Audiences will never see the back of homeland Americana stories. Its fields have been ploughed to oblivion, upturning bountiful takes in search of that sweet success the American Dream is meant to provide. Such a broad topic and period will never run out of fuel, not when the likes of Dreamland can coax Margot Robbie to the centre of its plot. Depression-era ideals have been captured better elsewhere (see Of Mice and Men for an honest musing on farm life), but this piece from director Miles Joris-Peyrafitte struggles on with the usual cliché of a bank-robbing duo, on the run from the long arm of the law.

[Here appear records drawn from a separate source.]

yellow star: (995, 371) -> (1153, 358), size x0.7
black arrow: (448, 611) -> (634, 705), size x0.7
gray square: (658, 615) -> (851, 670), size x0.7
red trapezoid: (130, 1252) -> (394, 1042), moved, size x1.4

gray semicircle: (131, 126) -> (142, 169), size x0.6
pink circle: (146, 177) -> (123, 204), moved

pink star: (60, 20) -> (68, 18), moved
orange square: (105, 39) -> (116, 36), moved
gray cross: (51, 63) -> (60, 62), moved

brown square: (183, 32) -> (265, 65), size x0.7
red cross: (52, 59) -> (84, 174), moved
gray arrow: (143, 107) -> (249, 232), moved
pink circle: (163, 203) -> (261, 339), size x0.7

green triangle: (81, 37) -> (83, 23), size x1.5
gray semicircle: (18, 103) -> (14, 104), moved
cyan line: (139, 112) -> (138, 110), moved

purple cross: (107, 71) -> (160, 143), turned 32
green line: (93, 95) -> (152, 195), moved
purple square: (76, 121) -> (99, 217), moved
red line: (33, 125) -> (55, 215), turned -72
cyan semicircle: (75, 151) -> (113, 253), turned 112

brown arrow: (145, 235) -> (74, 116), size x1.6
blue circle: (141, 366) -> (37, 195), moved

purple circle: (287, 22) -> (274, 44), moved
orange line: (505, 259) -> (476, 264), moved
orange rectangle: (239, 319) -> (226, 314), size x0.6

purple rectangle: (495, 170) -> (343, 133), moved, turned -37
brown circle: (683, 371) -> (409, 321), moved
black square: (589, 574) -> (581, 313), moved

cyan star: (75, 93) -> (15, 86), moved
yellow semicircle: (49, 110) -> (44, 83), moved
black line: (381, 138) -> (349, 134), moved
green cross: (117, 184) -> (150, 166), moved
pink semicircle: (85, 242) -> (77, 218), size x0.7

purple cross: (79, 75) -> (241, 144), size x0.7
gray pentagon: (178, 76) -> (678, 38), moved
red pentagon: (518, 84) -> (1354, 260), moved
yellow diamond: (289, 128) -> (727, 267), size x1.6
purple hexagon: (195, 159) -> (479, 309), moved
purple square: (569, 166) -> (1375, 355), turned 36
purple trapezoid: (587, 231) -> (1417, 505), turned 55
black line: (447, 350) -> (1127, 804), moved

Up-and-comer Finn Cole stars as Eugene Evans, a country boy corrupted by the alluring charms of crime and companionship. He partners up with Allison Welles (Robbie), as the two set off on a country-wide crime fest. Such relationships require consistent and intricate build-up, Dreamland provides this surprisingly well. Whilst these opening calls of interest are tolerable, it drones on and on for far too long. Dreamland begins to bog itself down in introducing these characters to its audience, and before you know it the credits are rolling and Joris-Peyrafitte has spent all his time discussing amazing and intricate adventures, rather than showing them.
The work here of Joris-Peyrafitte leaves no mark on the world of filmmaking. No poignant point to make, not a single articulate bit of interest in sight. A shame, considering competency is a low bar to vault. The sub-standard dialogue he looks to peddle here is nothing of note or worth, just like the performances and flatlining direction that surround it. Robbie and Cole are fine, sweepingly underwhelming chemistry that sees the two bond, drift apart, and then return to their new equilibrium with passionless disinterest. Such a broadly jilted style of storytelling, one that will take these characters absolutely nowhere but down an incessantly trodden path. Innovation is nowhere to be found, instead it slathers the story on thick and prays to God that its audience doesn’t notice the lack of depth.
Dreamland suffers from far too much detail. It throws names, statements and ideas at its audience within its first act and expects viewers to cling to these details for the unexpected test at the end of it all. What reason do we have to care for the plot, though? There is no incentive, not from a creative standpoint anyway. As bland as the rural, dying fields that are shown so tragically, Dreamland isn’t sure what it wants to do with itself. Producing a story of runaway criminals in the latter days of the Roaring 20s should’ve proven a sure-fire hit, but those days of Bonnie and Clyde are all but over. A shambles, but one that has an endearing pair at the core of it, or at least, they’re likeable enough to stop audiences switching off almost immediately.